■ **Job item**
Beginning with the line containing "Posts tagged with" and ending with the line containing "All listing information", write out each line of the records below exactly; pictures and lines outside that range are left out.

■ **Dataset entries**
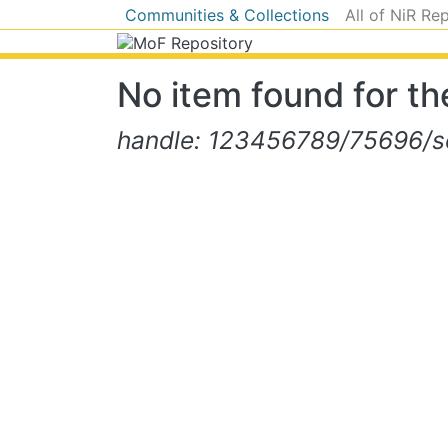
Communities & Collections
All of NiR Re
No item found for the
handle: 123456789/75696/se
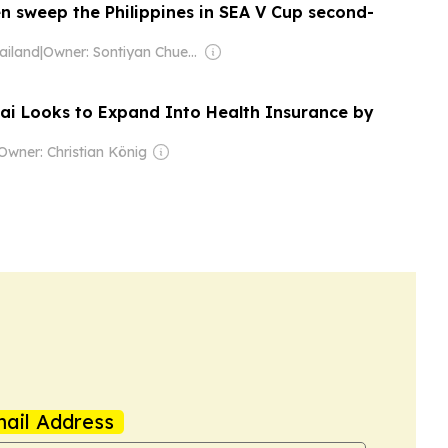
 sweep the Philippines in SEA V Cup second-
ailand
|
Owner: Sontiyan Chuenruetainaidhama
jai Looks to Expand Into Health Insurance by
Owner: Christian König
ail Address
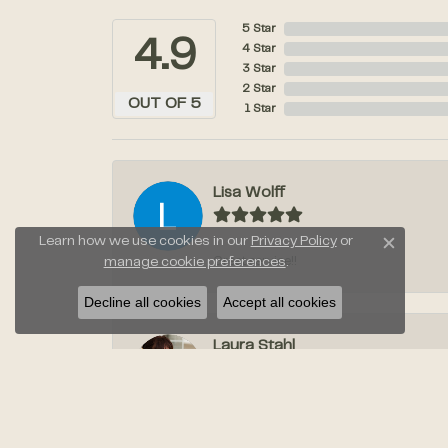
5 Star
4.9
4 Star
3 Star
2 Star
OUT OF 5
1 Star
Lisa Wolff
Learn how we use cookies in our
Privacy Policy
or
Close c
Great service!!
manage cookie preferences
.
Decline all cookies
Accept all cookies
Laura Stahl
Jayden was amazing when we went to pic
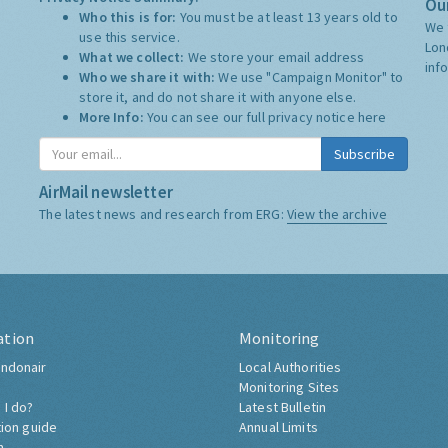
Our
Who this is for:
You must be at least 13 years old to
We 
use this service.
Lon
What we collect:
We store your email address
inf
Who we share it with:
We use "Campaign Monitor" to
store it, and do not share it with anyone else.
More Info:
You can see our full privacy notice
here
Subscribe
AirMail newsletter
The latest news and research from ERG:
View the archive
ation
Monitoring
ndonair
Local Authorities
Monitoring Sites
 I do?
Latest Bulletin
tion guide
Annual Limits
h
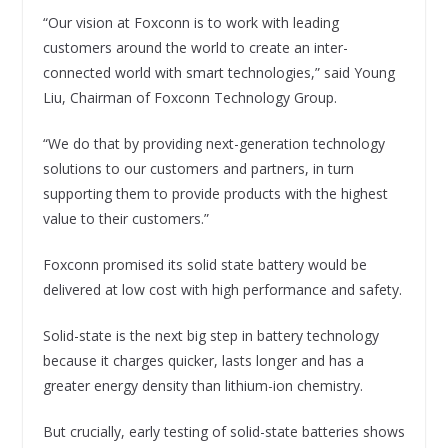
“Our vision at Foxconn is to work with leading
customers around the world to create an inter-
connected world with smart technologies,” said Young
Liu, Chairman of Foxconn Technology Group.
“We do that by providing next-generation technology
solutions to our customers and partners, in turn
supporting them to provide products with the highest
value to their customers.”
Foxconn promised its solid state battery would be
delivered at low cost with high performance and safety.
Solid-state is the next big step in battery technology
because it charges quicker, lasts longer and has a
greater energy density than lithium-ion chemistry.
But crucially, early testing of solid-state batteries shows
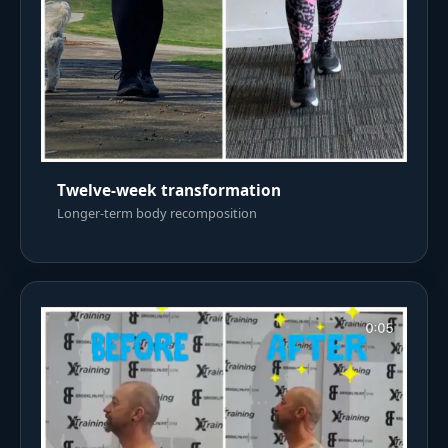
Twelve-week transformation
Longer-term body recomposition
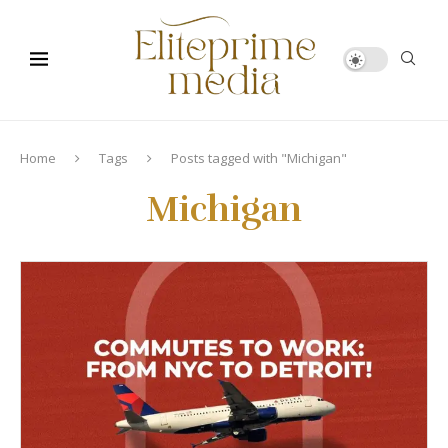
Home
Tags
Posts tagged with "Michigan"
Michigan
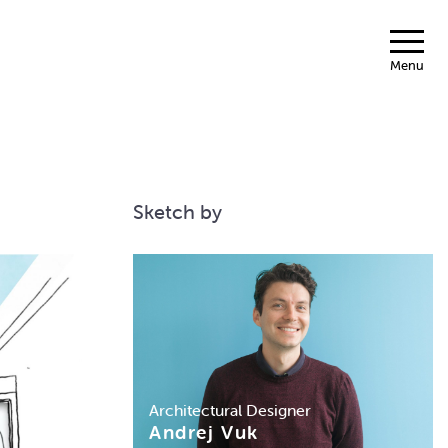
Menu
Sketch by
Architectural Designer
Andrej Vuk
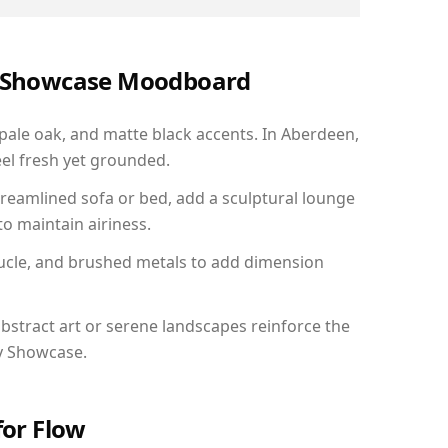
ry Showcase Moodboard
 pale oak, and matte black accents. In Aberdeen,
el fresh yet grounded.
reamlined sofa or bed, add a sculptural lounge
to maintain airiness.
ucle, and brushed metals to add dimension
bstract art or serene landscapes reinforce the
ry Showcase.
for Flow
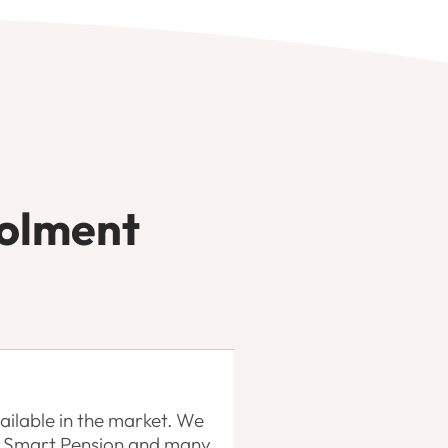
rolment
ilable in the market. We
n, Smart Pension and many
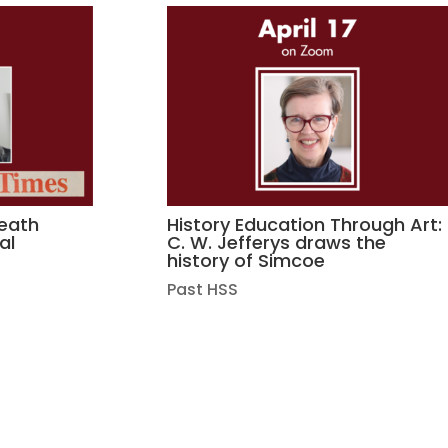
death
History Education Through Art:
al
C. W. Jefferys draws the
history of Simcoe
Past HSS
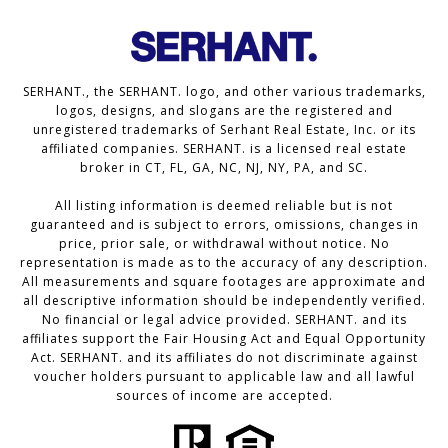
SERHANT., the SERHANT. logo, and other various trademarks,
logos, designs, and slogans are the registered and
unregistered trademarks of Serhant Real Estate, Inc. or its
affiliated companies. SERHANT. is a licensed real estate
broker in CT, FL, GA, NC, NJ, NY, PA, and SC.
All listing information is deemed reliable but is not
guaranteed and is subject to errors, omissions, changes in
price, prior sale, or withdrawal without notice. No
representation is made as to the accuracy of any description.
All measurements and square footages are approximate and
all descriptive information should be independently verified.
No financial or legal advice provided. SERHANT. and its
affiliates support the Fair Housing Act and Equal Opportunity
Act. SERHANT. and its affiliates do not discriminate against
voucher holders pursuant to applicable law and all lawful
sources of income are accepted.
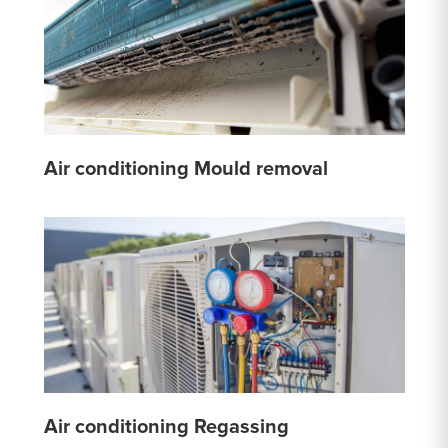
Air conditioning Mould removal
Air conditioning Regassing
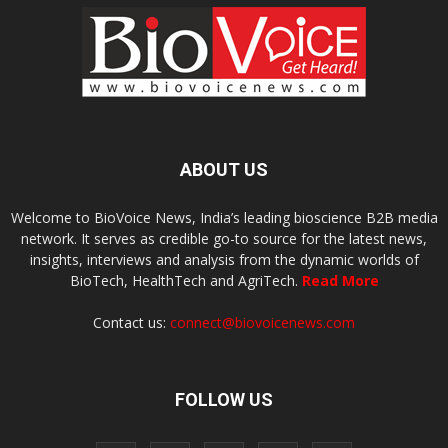
ABOUT US
Welcome to BioVoice News, India’s leading bioscience B2B media
network. It serves as credible go-to source for the latest news,
insights, interviews and analysis from the dynamic worlds of
BioTech, HealthTech and AgriTech.
Read More
Contact us:
connect@biovoicenews.com
FOLLOW US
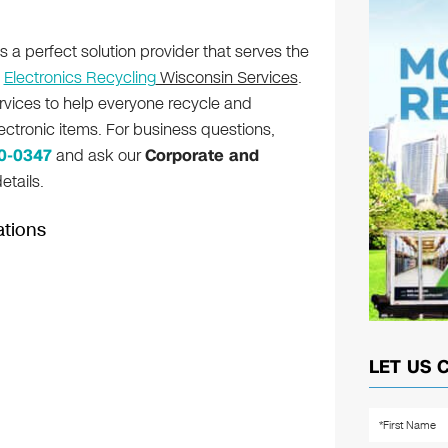
s a perfect solution provider that serves the
h
Electronics Recycling
Wisconsin Services
.
rvices to help everyone recycle and
lectronic items. For business questions,
80-0347
and ask our
Corporate and
etails.
ations
LET US 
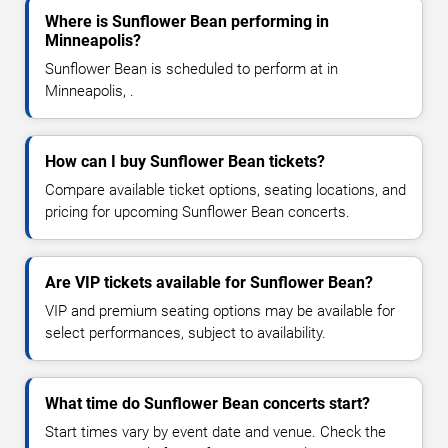
Where is Sunflower Bean performing in
Minneapolis?
Sunflower Bean is scheduled to perform at in
Minneapolis, .
How can I buy Sunflower Bean tickets?
Compare available ticket options, seating locations, and
pricing for upcoming Sunflower Bean concerts.
Are VIP tickets available for Sunflower Bean?
VIP and premium seating options may be available for
select performances, subject to availability.
What time do Sunflower Bean concerts start?
Start times vary by event date and venue. Check the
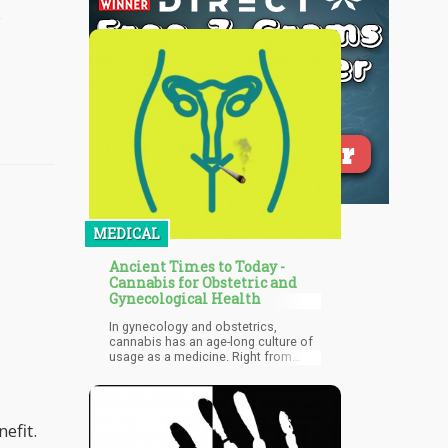
MEDICAL
Ancient Times to Today -
Cannabis for Obstetric and
Gynecological Health
In gynecology and obstetrics,
cannabis has an age-long culture of
usage as a medicine. Right from
ancient times even up till today,
cannabis has been a major part of
the treatment of several obstetrics
and gynecology illnesses. From time
efit.
immemorial, cannabis has been
used for health-related purposes and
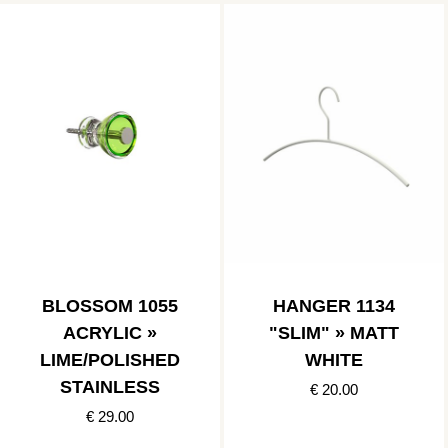
BLOSSOM 1055
HANGER 1134
ACRYLIC »
"SLIM" » MATT
LIME/POLISHED
WHITE
STAINLESS
€ 20.00
€ 29.00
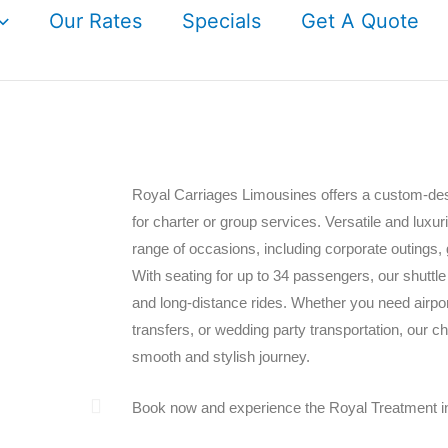
Our Rates
Specials
Get A Quote
Royal Carriages Limousines offers a custom-des
for charter or group services. Versatile and luxur
range of occasions, including corporate outings, 
With seating for up to 34 passengers, our shuttle
and long-distance rides. Whether you need airport
transfers, or wedding party transportation, our c
smooth and stylish journey.
Book now and experience the Royal Treatment i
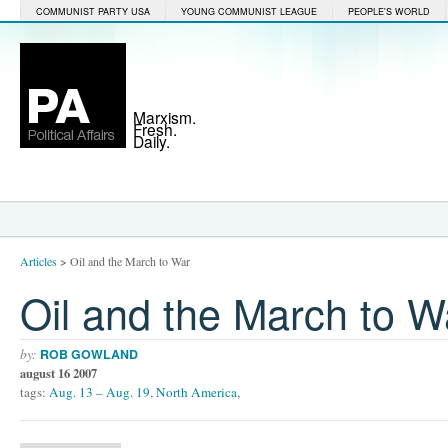
COMMUNIST PARTY USA
YOUNG COMMUNIST LEAGUE
PEOPLE'S WORLD
Marxism.
Fresh.
Daily.
Articles
>
Oil and the March to War
Oil and the March to W
by:
ROB GOWLAND
august 16 2007
tags:
Aug. 13 – Aug. 19
,
North America
,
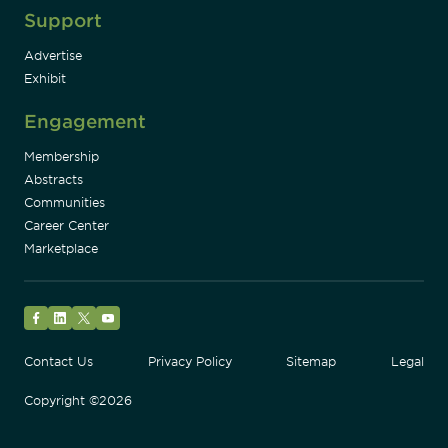
Support
Advertise
Exhibit
Engagement
Membership
Abstracts
Communities
Career Center
Marketplace
Facebook
LinkedIn
Twitter
YouTube
Contact Us
Privacy Policy
Sitemap
Legal
Copyright ©2026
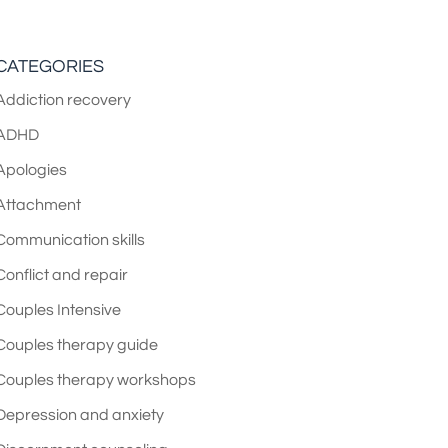
CATEGORIES
Addiction recovery
ADHD
Apologies
Attachment
Communication skills
Conflict and repair
Couples Intensive
Couples therapy guide
Couples therapy workshops
Depression and anxiety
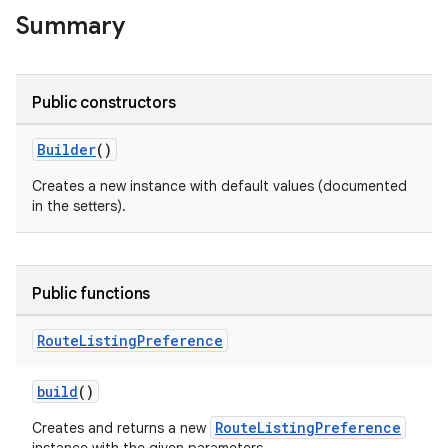
Summary
Public constructors
Builder
()
Creates a new instance with default values (documented
ion
in the setters).
Public functions
Route
Listing
Preference
build
()
RouteListingPreference
Creates and returns a new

■ **Reply**
Posts tagged with "Michigan"
Michigan
Menu
Sketch by
Architectural Designer
Andrej Vuk
ry Showcase Moodboard
 pale oak, and matte black accents. In Aberdeen,
el fresh yet grounded.
reamlined sofa or bed, add a sculptural lounge
to maintain airiness.
ucle, and brushed metals to add dimension
bstract art or serene landscapes reinforce the
ry Showcase.
for Flow
rolment
ilable in the market. We
n, Smart Pension and many
death
History Education Through Art:
al
C. W. Jefferys draws the
history of Simcoe
Past HSS
SERHANT., the SERHANT. logo, and other various trademarks,
logos, designs, and slogans are the registered and
unregistered trademarks of Serhant Real Estate, Inc. or its
affiliated companies. SERHANT. is a licensed real estate
broker in CT, FL, GA, NC, NJ, NY, PA, and SC.
All listing information is deemed reliable but is not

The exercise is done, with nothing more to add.